Michelle Hennings of the Washington Association of Wheat Growers says last year at this time, Washington state exported 270,000 metric tons of wheat to China. This year, the number is zero, amid continuing trade tensions overseas.
That represents tens of millions of dollars in export business. Last year, Washington wheat exports to China were valued at $67.5 million, according to the Washington State Department of Agriculture.
“They’re really uneasy,” Hennings said of eastern Washington growers now in the middle of harvest.
“They understand why the administration is doing what they're doing, because of the unfairness that the Chinese have done to the united states but it's very concerning that agriculture is getting caught in the middle of this.”
While the Trump administration has proposed $12 billion in trade aid for U.S. farmers to provide relief from retaliatory tariffs on products including soybeans and wheat, growers in Washington say they just want free-trade and a long-term solution.
“Farmers don't want aid. They want trade,” said Hennings. “Farmers don't want to have a payment. They would rather have their markets and sell their wheat like we should be doing.”
Robert Hamilton, the senior trade advisor to Governor Jay Inslee agrees, saying Washington growers need to regain access to their export markets or else they risk losing market share.
“All of a sudden that relationship has been snapped and (importers) found new places to purchase wheat or apples or cherries,” Hamilton described. “You have to go back and regain their trust somehow to get their market share back, and there's no guarantee.”
Hamilton says while it's still too early to assess long-term impact to Washington state, the value of Washington exports being targeted by the various retaliatory tariffs is currently estimated at about $1.8 billion worth of goods based on 2017 estimates, more than $1 billion of which is agriculture.
“I think we need to back away from tariffs. It's not generating the results you wanted. We need to work with like-minded countries to address common concerns and work as a united front,” said Hamilton.

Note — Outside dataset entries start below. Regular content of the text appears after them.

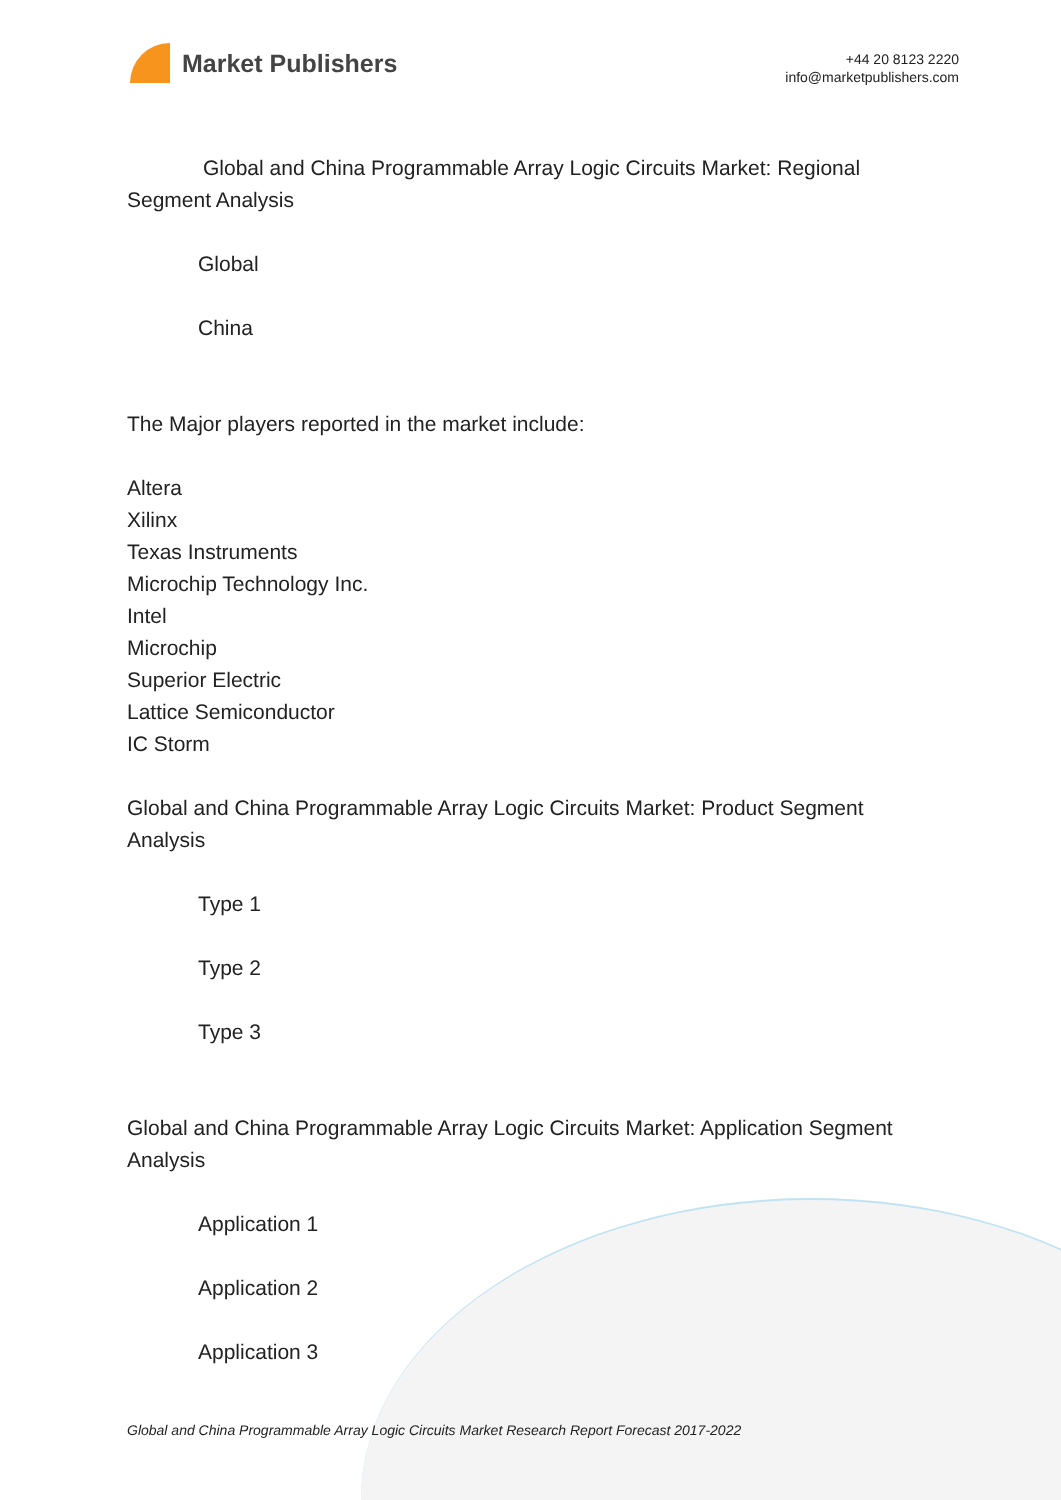Market Publishers
+44 20 8123 2220
info@marketpublishers.com
Global and China Programmable Array Logic Circuits Market: Regional Segment Analysis
Global
China
The Major players reported in the market include:
Altera
Xilinx
Texas Instruments
Microchip Technology Inc.
Intel
Microchip
Superior Electric
Lattice Semiconductor
IC Storm
Global and China Programmable Array Logic Circuits Market: Product Segment Analysis
Type 1
Type 2
Type 3
Global and China Programmable Array Logic Circuits Market: Application Segment Analysis
Application 1
Application 2
Application 3
Global and China Programmable Array Logic Circuits Market Research Report Forecast 2017-2022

“There are legitimate trade issues out there, and other countries have the same concerns,” Hamilton continued. “We need to be on the same page with them to address and put pressure on other countries to amend their trading practices that aren’t fair.”
Back in eastern Washington, Michelle Henning says growers aren't experiencing worst-case scenarios yet, but the clock is running.
“Currently, it's not quite there, but it could get there quickly, and yes you would see farmers go out of business if we can't trade our wheat,” she said.
Japan, the Philippines, and Indonesia count as the top three export markets for Washington wheat. However, Hennings is worried that with the administration’s decision to withdraw from the Trans-Pacific Trade Partnership, known as TPP, competitors could start to eat into Washington’s market share.
“Once that happens, it will be nearly impossible to get that back,” she said.